(Stored data)
★ ★ ★ ★ ★

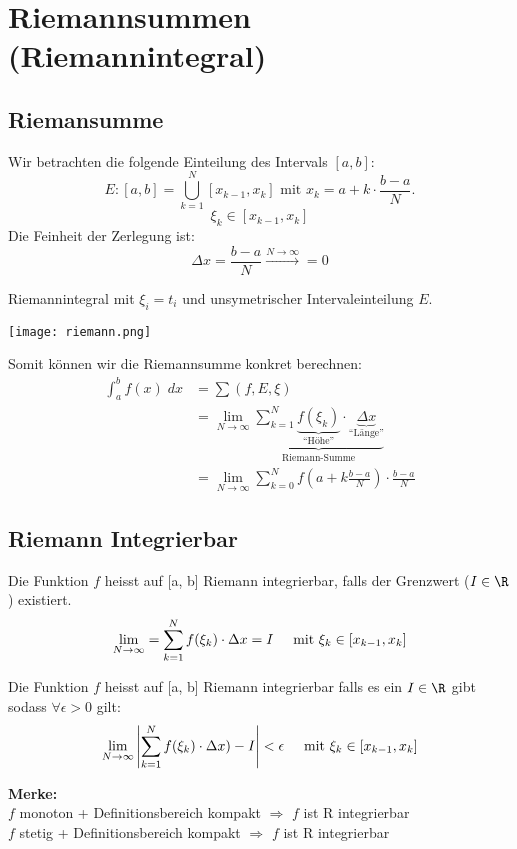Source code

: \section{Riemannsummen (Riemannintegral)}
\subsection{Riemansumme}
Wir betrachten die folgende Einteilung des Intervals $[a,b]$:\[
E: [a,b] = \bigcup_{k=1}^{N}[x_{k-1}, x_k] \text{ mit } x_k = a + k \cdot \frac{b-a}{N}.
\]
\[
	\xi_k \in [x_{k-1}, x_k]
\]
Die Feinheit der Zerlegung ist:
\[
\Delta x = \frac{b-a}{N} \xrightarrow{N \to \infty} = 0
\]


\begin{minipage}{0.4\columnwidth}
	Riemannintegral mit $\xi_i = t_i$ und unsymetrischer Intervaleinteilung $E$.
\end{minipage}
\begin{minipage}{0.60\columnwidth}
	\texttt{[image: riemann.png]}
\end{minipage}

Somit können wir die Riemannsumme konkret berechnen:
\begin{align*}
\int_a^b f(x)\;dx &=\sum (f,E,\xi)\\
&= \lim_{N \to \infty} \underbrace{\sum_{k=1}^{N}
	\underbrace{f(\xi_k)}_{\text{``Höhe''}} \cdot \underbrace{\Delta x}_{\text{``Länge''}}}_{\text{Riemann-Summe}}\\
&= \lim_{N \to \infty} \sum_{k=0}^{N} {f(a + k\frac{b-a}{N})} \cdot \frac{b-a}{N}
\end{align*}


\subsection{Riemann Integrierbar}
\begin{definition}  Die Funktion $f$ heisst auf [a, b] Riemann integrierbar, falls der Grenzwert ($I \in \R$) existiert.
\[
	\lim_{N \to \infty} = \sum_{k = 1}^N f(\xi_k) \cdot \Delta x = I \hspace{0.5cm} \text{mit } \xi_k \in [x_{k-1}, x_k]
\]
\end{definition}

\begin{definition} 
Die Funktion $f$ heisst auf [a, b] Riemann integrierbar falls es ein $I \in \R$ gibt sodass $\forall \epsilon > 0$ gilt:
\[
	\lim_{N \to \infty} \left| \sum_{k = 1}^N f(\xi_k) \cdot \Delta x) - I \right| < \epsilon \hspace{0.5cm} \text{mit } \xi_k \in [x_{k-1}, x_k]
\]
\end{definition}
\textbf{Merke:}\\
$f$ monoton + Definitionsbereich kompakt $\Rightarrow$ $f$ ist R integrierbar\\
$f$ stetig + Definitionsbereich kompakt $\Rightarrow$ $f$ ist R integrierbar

★ ★ ★ ★ ★

**Exercise details**
When the string "falls" appears in a line of the records above, that line is to be copied.

**Answer to this task**
\begin{definition}  Die Funktion $f$ heisst auf [a, b] Riemann integrierbar, falls der Grenzwert ($I \in \R$) existiert.
Die Funktion $f$ heisst auf [a, b] Riemann integrierbar falls es ein $I \in \R$ gibt sodass $\forall \epsilon > 0$ gilt:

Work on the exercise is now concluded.